Angustia en el sur
Doctor en Ciencias Sociales, Magister en Estudios Humanísticos y Periodista. Es columnista semanal de El Colombiano y profesor en Eafit de temas relacionados con la historia contemporánea, la geopolítica y el periodismo.
Argentina es un manojo de nervios con las calles llenas de caminantes cabizbajos, con las pantallas de los televisores emitiendo alertas y sonidos de noticias extraordinarias, con los buses repletos pero silenciosos. Se sienten los temblores de la economía y la angustia de un país acostumbrado a los sobresaltos del bolsillo y los vuelcos del corazón.
¿Otra vez?, se pregunta la gente. ¿Es así como nos volvemos pobres todos de nuevo? ¿No era Mauricio Macri el industrial capaz de encaminar a una nación que vive ciclos de desesperanza con una clase trabajadora que no sabe si con lo que obtiene hoy puede vivir mañana?
Nadie habla de otra cosa. En menos de un año el peso argentino perdió la mitad de su valor y en dos días (miércoles y jueves pasado) el dólar subió casi un 20 por ciento con las penosas consecuencias que esto acarrea en el día a día. Para este punto, y según los más optimistas, el 2018 cerrará con una inflación cercana a los 35 puntos. La debacle.
A finales de 2015, cuando Macri llegó a la Casa Rosada con la promesa de limpiar el desbarajuste fiscal causado por doce años de gobiernos kirchneristas, anunció que traía al “mejor equipo económico de los últimos 50 años”. Con juramentos de mejora paulatina pidió paciencia y esfuerzo para tener en dos años un crecimiento sustancial. “Es el regreso de Argentina al mundo”, dijo.
Pero ya casi cerramos su tercer año de cuatro y las cosas no mejoran y aceleran al precipicio. Una mala concordancia con la política económica mundial, la llegada del proteccionismo de Trump, la caída de las monedas emergentes, una sequía histórica, pero sobre todo, un pésimo trabajo político; tienen al gobierno macrista desorientado y desconcertado.
Hace falta oír al presidente o a sus voceros para sentirlos caer en contradicciones vergonzosas. Dicen para arrepentirse. Para luego desdecirse. Para improvisar una vez más. Y ante cada error la economía tiembla y el dólar se dispara y los sueldos pierden valor.
¿Saben para dónde van?, indagan incluso aquellos que los votaron. Porque antes se daba por sentado que este era el primero de dos mandatos. Reelección fija. Macri I y Macri II. Ahora la Casa Rosada está concentrada en lograr, al menos, la meta del 2019. Incluso si eso requiere forzar las marchas.

(Entradas del conjunto de datos)
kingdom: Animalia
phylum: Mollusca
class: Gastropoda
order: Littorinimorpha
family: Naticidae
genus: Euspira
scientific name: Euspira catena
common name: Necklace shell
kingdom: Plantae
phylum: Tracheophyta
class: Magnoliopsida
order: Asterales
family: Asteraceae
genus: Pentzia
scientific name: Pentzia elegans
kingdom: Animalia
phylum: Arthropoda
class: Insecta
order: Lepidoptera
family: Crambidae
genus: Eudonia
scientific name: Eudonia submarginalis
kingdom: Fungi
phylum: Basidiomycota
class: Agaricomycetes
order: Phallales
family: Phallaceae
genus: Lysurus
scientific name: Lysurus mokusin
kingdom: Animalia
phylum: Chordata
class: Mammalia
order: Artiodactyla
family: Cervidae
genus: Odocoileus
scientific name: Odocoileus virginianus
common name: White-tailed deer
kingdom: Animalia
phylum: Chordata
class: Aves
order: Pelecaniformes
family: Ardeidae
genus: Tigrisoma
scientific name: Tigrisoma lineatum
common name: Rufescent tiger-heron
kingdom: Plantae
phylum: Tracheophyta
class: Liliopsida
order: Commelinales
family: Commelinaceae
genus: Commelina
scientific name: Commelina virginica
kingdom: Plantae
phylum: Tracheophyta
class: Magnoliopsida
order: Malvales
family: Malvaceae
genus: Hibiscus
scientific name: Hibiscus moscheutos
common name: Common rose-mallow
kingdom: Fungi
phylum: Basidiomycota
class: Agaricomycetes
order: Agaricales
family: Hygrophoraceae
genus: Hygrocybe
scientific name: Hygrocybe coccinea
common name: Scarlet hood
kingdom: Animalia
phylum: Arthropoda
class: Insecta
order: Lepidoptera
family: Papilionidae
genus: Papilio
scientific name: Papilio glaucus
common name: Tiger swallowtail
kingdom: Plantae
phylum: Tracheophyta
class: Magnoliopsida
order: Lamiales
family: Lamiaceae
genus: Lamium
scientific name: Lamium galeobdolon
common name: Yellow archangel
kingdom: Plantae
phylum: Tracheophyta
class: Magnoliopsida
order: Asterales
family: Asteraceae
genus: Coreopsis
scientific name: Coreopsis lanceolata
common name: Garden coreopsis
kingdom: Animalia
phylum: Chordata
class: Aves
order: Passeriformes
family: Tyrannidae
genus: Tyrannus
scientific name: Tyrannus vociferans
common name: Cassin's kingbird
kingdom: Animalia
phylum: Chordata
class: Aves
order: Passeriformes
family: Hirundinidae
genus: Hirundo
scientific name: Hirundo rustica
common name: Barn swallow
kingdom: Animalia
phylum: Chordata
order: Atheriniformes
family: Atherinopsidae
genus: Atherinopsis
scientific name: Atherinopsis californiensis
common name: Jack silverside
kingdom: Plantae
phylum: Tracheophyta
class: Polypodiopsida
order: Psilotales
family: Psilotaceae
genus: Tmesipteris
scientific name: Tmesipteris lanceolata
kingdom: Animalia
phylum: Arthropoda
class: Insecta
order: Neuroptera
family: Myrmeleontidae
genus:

Comprueba tu comprensión
(1) Transcribe del texto sobre la crisis en Argentina todo lo que va desde "Nadie habla de" hasta "puntos. La debacle.".
(2) Enumera todos los factores que, según el texto sobre la crisis en Argentina, tienen al gobierno macrista desorientado y desconcertado.
Los ítems no hacen falta para resolver nada de lo que sigue.

Respuestas por tarea
(1)
Nadie habla de otra cosa. En menos de un año el peso argentino perdió la mitad de su valor y en dos días (miércoles y jueves pasado) el dólar subió casi un 20 por ciento con las penosas consecuencias que esto acarrea en el día a día. Para este punto, y según los más optimistas, el 2018 cerrará con una inflación cercana a los 35 puntos. La debacle.

(2)
- Una mala concordancia con la política económica mundial
- La llegada del proteccionismo de Trump
- La caída de las monedas emergentes
- Una sequía histórica
- Un pésimo trabajo político